- _TEXT PROVIDED_
The €5 million CHEOPS project, which officially started in February 2016, aims to develop very low cost but high performing photovoltaic devices based on perovskite technology. CHEOPS is led by Switzerland’s Centre Suisse d’Electronique et de Microtechnique (CSEM) and co-funded by the European research and innovation program Horizon 2020. The project will run through January 2019. The list of partnering organizations includes also the University of Oxford, La Universita degli Studi di Roma Tor Vergata, the Fraunhofer Institute for Applied Polymer Research and Oxford Photovoltaics Ltd, among others.
The project recently provided an update on its achievements:
- Dead area of photovoltaic modules decreased to 400µm: Partners in CHEOPS have managed to decrease the break lines – also known as “dead area”– of the photovoltaic modules of perovskite solar cells to only 400µm. The breakthrough was achieved by applying optimized laser patterning processes.

- _RECORDS SHOWN_
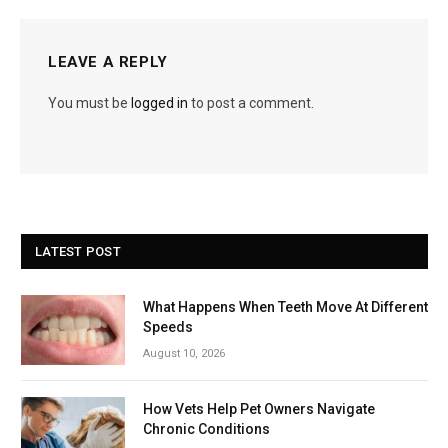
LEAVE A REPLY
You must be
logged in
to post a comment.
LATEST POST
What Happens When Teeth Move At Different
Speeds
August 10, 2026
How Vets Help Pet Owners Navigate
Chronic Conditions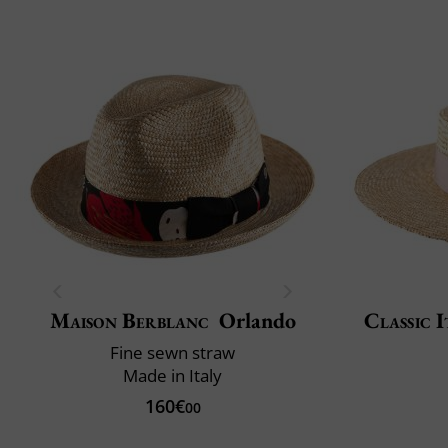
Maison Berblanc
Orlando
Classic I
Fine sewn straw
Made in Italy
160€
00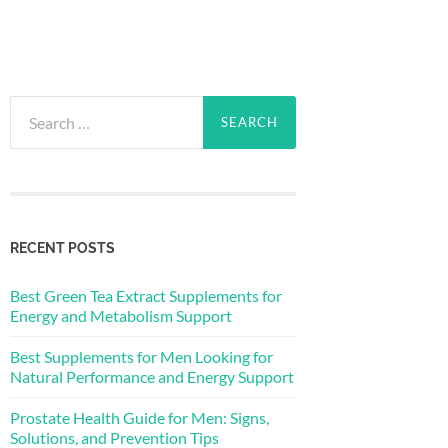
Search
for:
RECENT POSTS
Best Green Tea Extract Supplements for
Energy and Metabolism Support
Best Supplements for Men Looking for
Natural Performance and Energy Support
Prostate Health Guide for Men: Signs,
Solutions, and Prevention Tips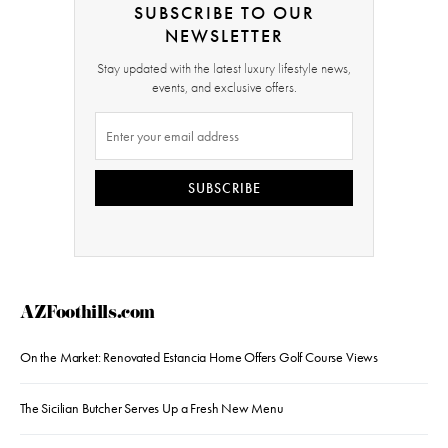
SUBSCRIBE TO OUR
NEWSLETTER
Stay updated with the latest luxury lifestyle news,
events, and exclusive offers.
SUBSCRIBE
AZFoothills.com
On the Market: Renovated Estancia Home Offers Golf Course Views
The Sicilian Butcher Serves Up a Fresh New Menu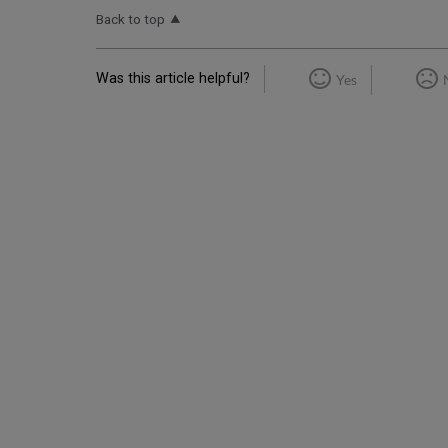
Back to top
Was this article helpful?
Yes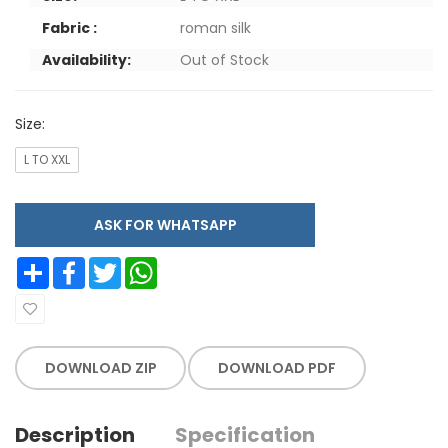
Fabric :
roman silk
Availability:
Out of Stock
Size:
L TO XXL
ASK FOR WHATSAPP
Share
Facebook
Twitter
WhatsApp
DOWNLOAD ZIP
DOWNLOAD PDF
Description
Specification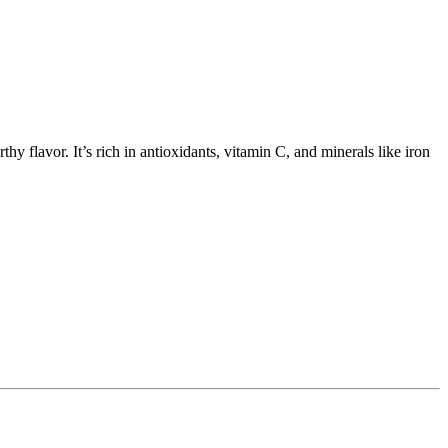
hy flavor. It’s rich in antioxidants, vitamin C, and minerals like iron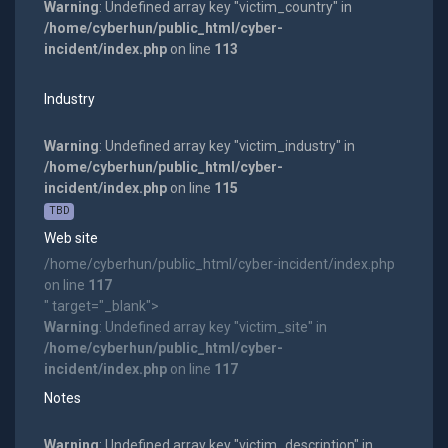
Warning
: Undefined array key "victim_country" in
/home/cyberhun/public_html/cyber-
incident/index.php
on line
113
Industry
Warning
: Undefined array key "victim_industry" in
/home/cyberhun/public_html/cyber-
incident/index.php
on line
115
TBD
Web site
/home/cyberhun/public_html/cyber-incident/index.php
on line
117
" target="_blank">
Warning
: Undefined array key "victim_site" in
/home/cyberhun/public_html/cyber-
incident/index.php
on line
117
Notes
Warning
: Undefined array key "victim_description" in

- _QUESTIONS ON THE MATERIAL_
- a) Rewrite the part of the CHEOPS project text that opens with the words containing "The project recently" and closes with "laser patterning processes.", putting "laser scribing" in place of "laser patterning".
- b) According to the CHEOPS project text, which organization leads the project?
- c) Continue the CHEOPS project text from its last sentence.
The entries play no part in this.

- _SET OF ANSWERS_
- a)
The project recently provided an update on its achievements:
- Dead area of photovoltaic modules decreased to 400µm: Partners in CHEOPS have managed to decrease the break lines – also known as “dead area”– of the photovoltaic modules of perovskite solar cells to only 400µm. The breakthrough was achieved by applying optimized laser scribing processes.

- b) Switzerland's Centre Suisse d'Electronique et de Microtechnique (CSEM).

- c)
- Increased performance of perovskite solar cells thanks to new production processes: CHEOPS researchers have discovered that reducing the thickness of BL-TiO2 from 40-50 nm to 20-30 nm increased the open circuit voltage by 10.36% on average. Experiments also showed that spatial uniformity is key for upscaling perovskite technology.
- Preliminary results of life cycle analysis are positive: CHEOPS researchers have successfully concluded the preliminary life cycle assessment of perovskite/silicon tandem cells. Results show that most of the impact on the use of resources, global warming and energy demand does not stem from the perovskite devices themselves but from the standard Si devices.